In remarks prepared for delivery Wednesday afternoon, the president offers no specific regulatory framework, but calls for "core principles." Among them are consumer protections, accountability for executives and a regulatory plan that covers a broad series of financial transactions that have escaped regulation in the past.
Atrios says Obama is "making the right noises" here, but I'm not quite so sure. Consumer protections are fine, but frankly, not really central to what caused the financial meltdown. "Accountability" for executives is mush. They're already accountable in most meaningful senses of the word.
That leaves a "regulatory plan that covers a broad series of financial transactions that have escaped regulation in the past" — which is fine but could mean pretty much anything. What's the core principle here?

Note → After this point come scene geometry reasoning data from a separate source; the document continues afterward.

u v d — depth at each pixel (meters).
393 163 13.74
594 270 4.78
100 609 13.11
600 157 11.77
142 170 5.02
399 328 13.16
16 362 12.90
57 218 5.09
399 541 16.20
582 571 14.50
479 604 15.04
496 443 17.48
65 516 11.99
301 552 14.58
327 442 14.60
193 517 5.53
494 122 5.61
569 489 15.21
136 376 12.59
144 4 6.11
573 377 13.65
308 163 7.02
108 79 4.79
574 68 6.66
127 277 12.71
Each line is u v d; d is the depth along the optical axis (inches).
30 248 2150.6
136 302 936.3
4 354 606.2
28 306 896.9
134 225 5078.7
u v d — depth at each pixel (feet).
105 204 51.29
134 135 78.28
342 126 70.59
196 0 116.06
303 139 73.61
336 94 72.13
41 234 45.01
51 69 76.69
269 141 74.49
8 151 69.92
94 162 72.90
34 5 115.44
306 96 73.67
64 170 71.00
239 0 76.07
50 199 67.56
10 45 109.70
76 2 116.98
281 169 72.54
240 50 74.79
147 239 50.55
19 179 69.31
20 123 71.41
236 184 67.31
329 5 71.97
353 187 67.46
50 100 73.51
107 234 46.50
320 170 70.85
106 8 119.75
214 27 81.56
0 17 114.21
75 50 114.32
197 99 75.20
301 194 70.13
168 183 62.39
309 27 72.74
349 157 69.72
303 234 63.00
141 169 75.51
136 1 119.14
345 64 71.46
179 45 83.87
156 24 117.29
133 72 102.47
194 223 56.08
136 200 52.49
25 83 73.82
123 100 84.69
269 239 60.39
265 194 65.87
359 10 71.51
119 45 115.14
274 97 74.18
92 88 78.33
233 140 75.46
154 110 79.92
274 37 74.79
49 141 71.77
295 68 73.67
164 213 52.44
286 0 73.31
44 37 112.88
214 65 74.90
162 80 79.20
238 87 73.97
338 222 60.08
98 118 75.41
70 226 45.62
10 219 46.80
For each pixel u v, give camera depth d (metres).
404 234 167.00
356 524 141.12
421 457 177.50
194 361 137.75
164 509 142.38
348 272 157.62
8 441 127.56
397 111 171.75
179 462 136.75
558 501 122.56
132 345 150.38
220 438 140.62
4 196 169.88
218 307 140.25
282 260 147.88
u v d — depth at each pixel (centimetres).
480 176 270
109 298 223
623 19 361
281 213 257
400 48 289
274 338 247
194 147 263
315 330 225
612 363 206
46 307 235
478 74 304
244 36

I know everyone is probably tired of hearing me say this, but I wish Obama would talk more about a real core principle: regulating leverage more effectively, and doing it everywhere and for all types of securities. This isn't easy, especially when you need to get practically the entire world on board, but more than any other single change it would force financial institutions to be more responsible; it would make future asset bubbles less destructive; and it would fundamentally put a stop to the casino atmosphere and outlandish paydays that have permeated Wall Street over the past decade. If we really wanted to get ambitious, we might even try to set up a countercyclical regime that increased capital requirements in good times and lowered them during bad times. But regardless of how the details turn out, if our new regs are driven by a core concern for regulating leverage, they'll do some good. If not, it's likely to be a repeat of Sarbanes-Oxley: lots of good intentions, but not much bang for the buck.